Segment Open

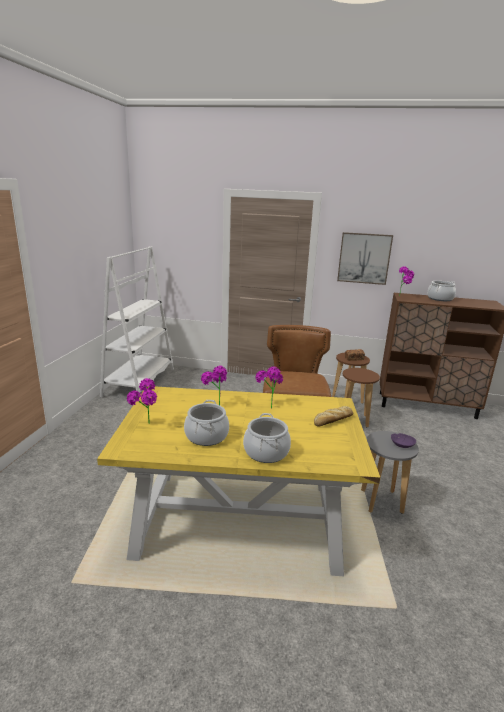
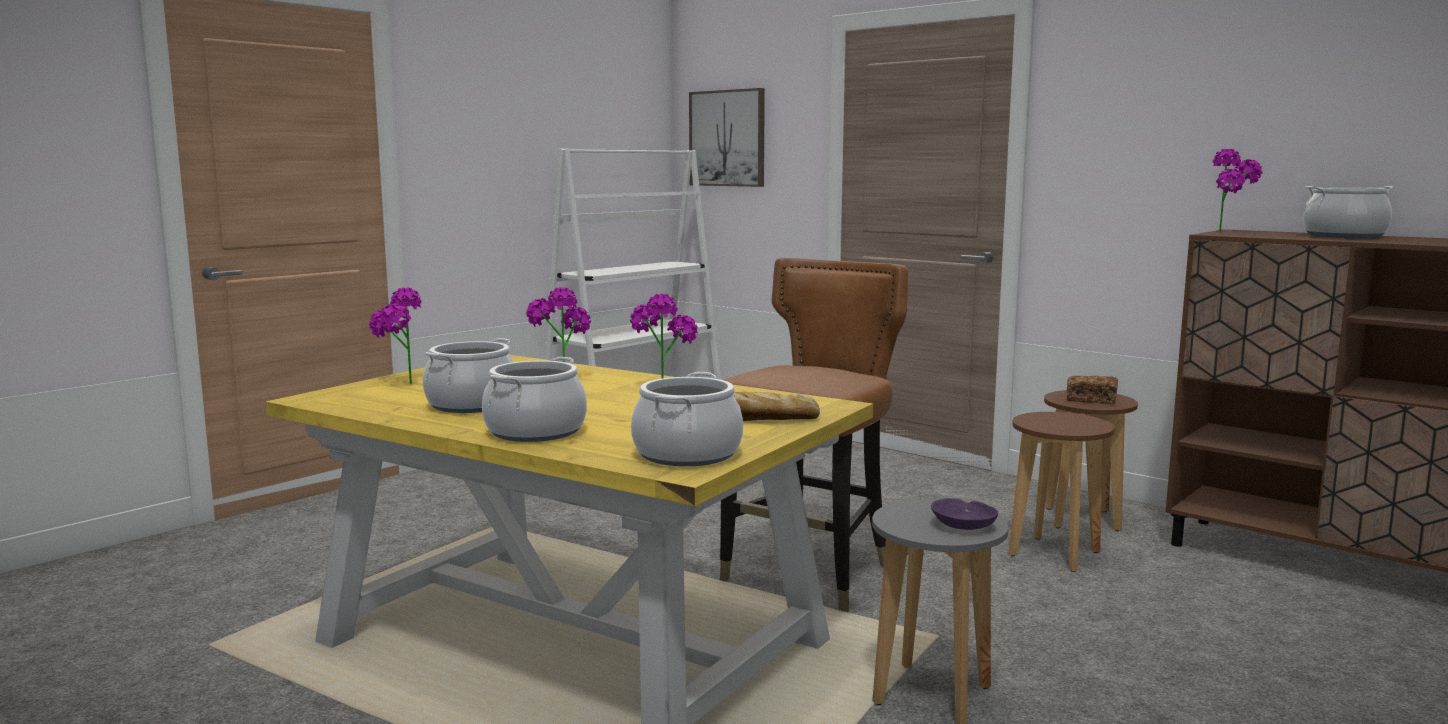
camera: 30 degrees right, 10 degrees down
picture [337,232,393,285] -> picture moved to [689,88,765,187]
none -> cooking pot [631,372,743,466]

Segment Closed
Segment Open

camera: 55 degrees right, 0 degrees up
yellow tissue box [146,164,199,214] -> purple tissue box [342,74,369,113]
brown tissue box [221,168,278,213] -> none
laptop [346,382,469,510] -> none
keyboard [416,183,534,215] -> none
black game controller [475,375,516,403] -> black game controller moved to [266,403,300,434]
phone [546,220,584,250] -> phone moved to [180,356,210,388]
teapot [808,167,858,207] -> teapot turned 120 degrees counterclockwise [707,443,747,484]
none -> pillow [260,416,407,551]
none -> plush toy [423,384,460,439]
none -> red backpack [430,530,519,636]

Segment Closed

■ EXERCISE AIM: Using the records above, restate word for word the lines from the one with "black game controller [475,375,516,403]" through the one with "none -> red backpack [430,530,519,636]", both included.

■ SOLUTION TO THIS TASK:
black game controller [475,375,516,403] -> black game controller moved to [266,403,300,434]
phone [546,220,584,250] -> phone moved to [180,356,210,388]
teapot [808,167,858,207] -> teapot turned 120 degrees counterclockwise [707,443,747,484]
none -> pillow [260,416,407,551]
none -> plush toy [423,384,460,439]
none -> red backpack [430,530,519,636]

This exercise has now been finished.